Religion: Uganda is a primarily Christian country, with more than 80 percent of the population listing their religion as either Roman Catholic or Protestant. Twelve percent are Muslim.
Language: English and Swahili are the official languages of Uganda. Luganda is another widely-spoken language. It’s often seen in written publications and taught in schools.
Economy: Uganda’s largest agricultural exports include coffee, tea, cotton and tobacco, sold mostly to other African nations and European Union countries. The country’s vast oil deposits have not been fully accessed.
U.S. partnerships: The U.S. government provided more than $600 million in assistance to Uganda in 2011. Nearly half of that went toward HIV/AIDS prevention.

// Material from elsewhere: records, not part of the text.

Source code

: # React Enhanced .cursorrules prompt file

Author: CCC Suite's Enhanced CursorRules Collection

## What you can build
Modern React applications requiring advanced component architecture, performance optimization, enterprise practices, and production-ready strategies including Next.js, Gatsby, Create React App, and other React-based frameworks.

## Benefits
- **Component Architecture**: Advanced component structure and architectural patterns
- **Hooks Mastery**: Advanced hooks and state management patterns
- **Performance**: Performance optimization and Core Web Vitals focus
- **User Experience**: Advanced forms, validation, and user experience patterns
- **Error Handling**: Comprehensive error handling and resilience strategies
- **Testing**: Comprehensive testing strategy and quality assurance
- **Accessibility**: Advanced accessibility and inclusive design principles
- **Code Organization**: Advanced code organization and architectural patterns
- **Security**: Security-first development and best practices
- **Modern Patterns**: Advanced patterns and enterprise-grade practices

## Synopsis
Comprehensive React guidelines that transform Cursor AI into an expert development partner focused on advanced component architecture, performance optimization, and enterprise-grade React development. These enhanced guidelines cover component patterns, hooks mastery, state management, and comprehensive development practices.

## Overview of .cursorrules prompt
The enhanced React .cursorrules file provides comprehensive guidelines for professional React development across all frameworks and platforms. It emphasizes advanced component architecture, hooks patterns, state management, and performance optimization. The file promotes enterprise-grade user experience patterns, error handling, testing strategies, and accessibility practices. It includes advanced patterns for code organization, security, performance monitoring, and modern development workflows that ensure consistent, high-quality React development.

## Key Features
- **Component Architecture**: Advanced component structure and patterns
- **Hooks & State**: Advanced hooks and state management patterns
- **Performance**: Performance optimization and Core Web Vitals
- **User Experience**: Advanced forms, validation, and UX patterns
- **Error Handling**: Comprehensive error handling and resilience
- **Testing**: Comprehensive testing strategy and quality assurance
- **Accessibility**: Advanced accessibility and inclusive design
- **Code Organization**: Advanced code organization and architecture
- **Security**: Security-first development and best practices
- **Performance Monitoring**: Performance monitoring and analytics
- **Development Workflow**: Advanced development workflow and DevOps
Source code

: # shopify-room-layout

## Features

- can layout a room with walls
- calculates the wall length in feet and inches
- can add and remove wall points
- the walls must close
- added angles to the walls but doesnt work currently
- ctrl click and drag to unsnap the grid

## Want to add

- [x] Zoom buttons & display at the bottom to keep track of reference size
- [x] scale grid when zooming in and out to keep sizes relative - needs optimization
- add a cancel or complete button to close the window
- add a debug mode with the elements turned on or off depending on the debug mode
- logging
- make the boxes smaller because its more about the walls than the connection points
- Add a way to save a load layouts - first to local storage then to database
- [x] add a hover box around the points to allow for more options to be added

Moment in history: In a daring 1976 raid, Israeli commandos rescued 100 hostages being held at the Entebbe airport after their flight from Israel to Paris was hijacked. The Entebbe raid has been featured in numerous books and television movies, and was considered a model for later hostage rescue missions and commando raids. The raid was also considered the beginning of the end for Uganda dictator Idi Amin, who was in power for most of the 1970s.